I would like to use the first step of a scikit-learn pipeline to generate a toy data set in order to evaluate the performance of my analysis. An as-simple-as-it-gets-example solution I came up with looks like the following:
import numpy as np
from sklearn.pipeline import Pipeline
from sklearn.grid_search import GridSearchCV
from sklearn.base import TransformerMixin
from sklearn import cluster
class FeatureGenerator(TransformerMixin):
def __init__(self, num_features=None):
self.num_features = num_features
def fit(self, X, y=None, **fit_params):
return self
def transform(self, X, **transform_params):
return np.array(
range(self.num_features*self.num_features)

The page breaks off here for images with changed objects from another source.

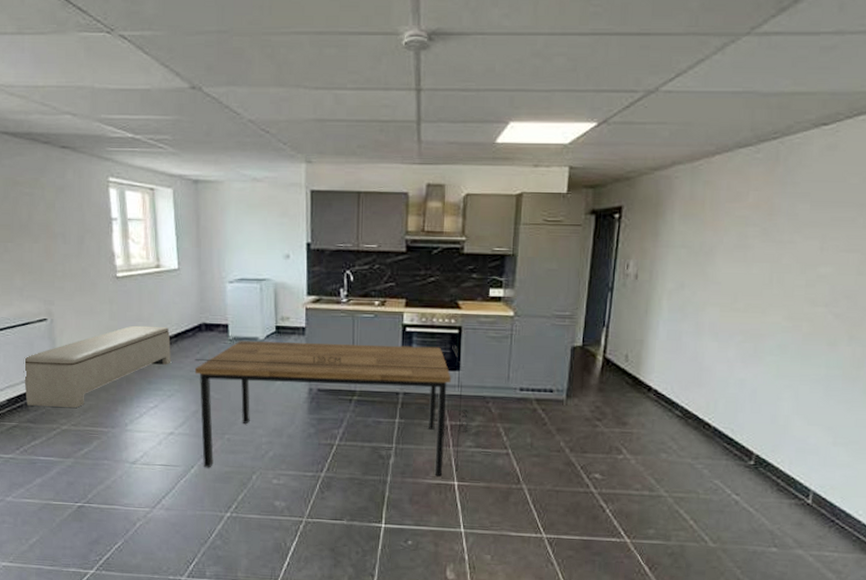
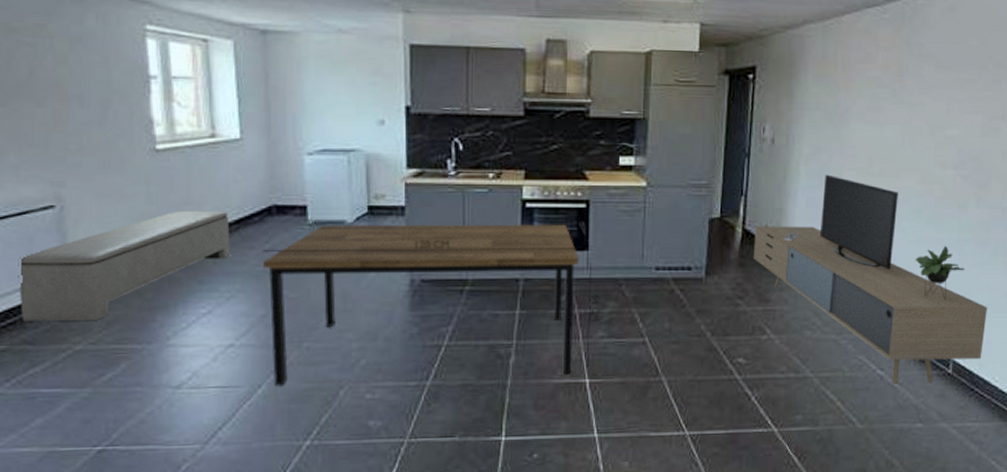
media console: none [612,309,855,512] -> present [753,174,988,385]

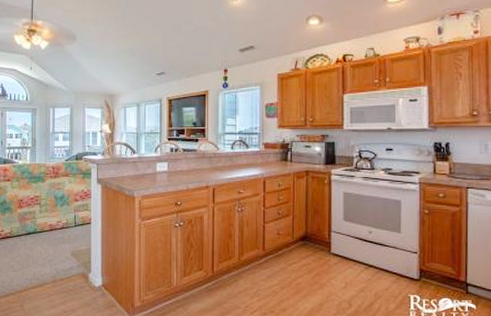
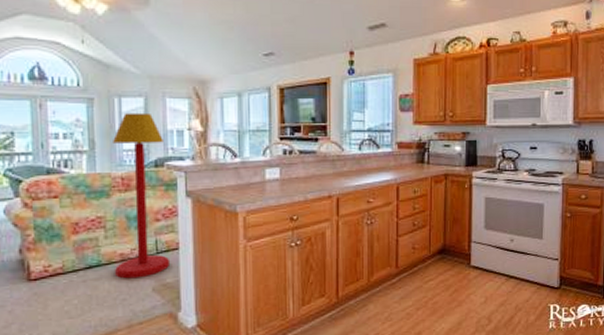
floor lamp: none [46,119,85,244] -> present [113,112,171,279]

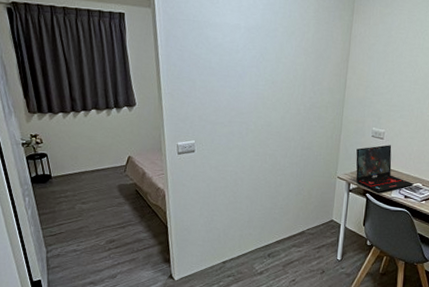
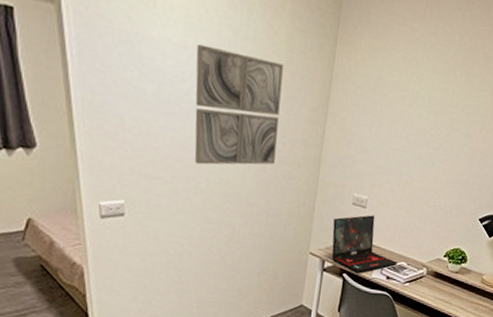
wall art: none [246,24,312,112] -> present [194,43,283,165]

).reshape(self.num_features,
self.num_features)
def get_params(self, deep=True):
return {"num_features": self.num_features}
def set_params(self, **parameters):
self.num_features = parameters["num_features"]
return self
This transformer in action would e. g. be called like this:
pipeline = Pipeline([
('pick_features', FeatureGenerator(100)),
('kmeans', cluster.KMeans())
])
pipeline = pipeline.fit(None)
classes = pipeline.predict(None)
print classes
It gets tricky for me as soon as I try to grid search over this pipeline:
parameter_sets = {
'pick_features__num_features' : [10,20,30],
'kmeans__n_clusters' : [2,3,4]
}
pipeline = Pipeline([
('pick_features', FeatureGenerator()),
('kmeans', cluster.KMeans())
])
g_search_estimator = GridSearchCV(pipeline, parameter_sets)
g_search_estimator.fit(None,None)
The grid search expects the samples and the labels as input and is not as robust as the pipeline, which does not complain about None
as input parameter:
TypeError: Expected sequence or array-like, got <type 'NoneType'>
This makes sense, because the grid search needs to divide the data set in to different cv-partitions.
Other than in the above example, I have a lot of parameters, that can be adjusted in the data set generation step. I thus need a solution to include this step into my parameter selection cross-validation.
Question: Is there a way to set the X
s and y
s of the GridSearch from inside the first transformer? Or how could a solution look like, that calls the GridSearch with multiple different data sets (preferably parallel)? Or has anyone tried to customize GridSearchCV
or can point to some reading materials on this?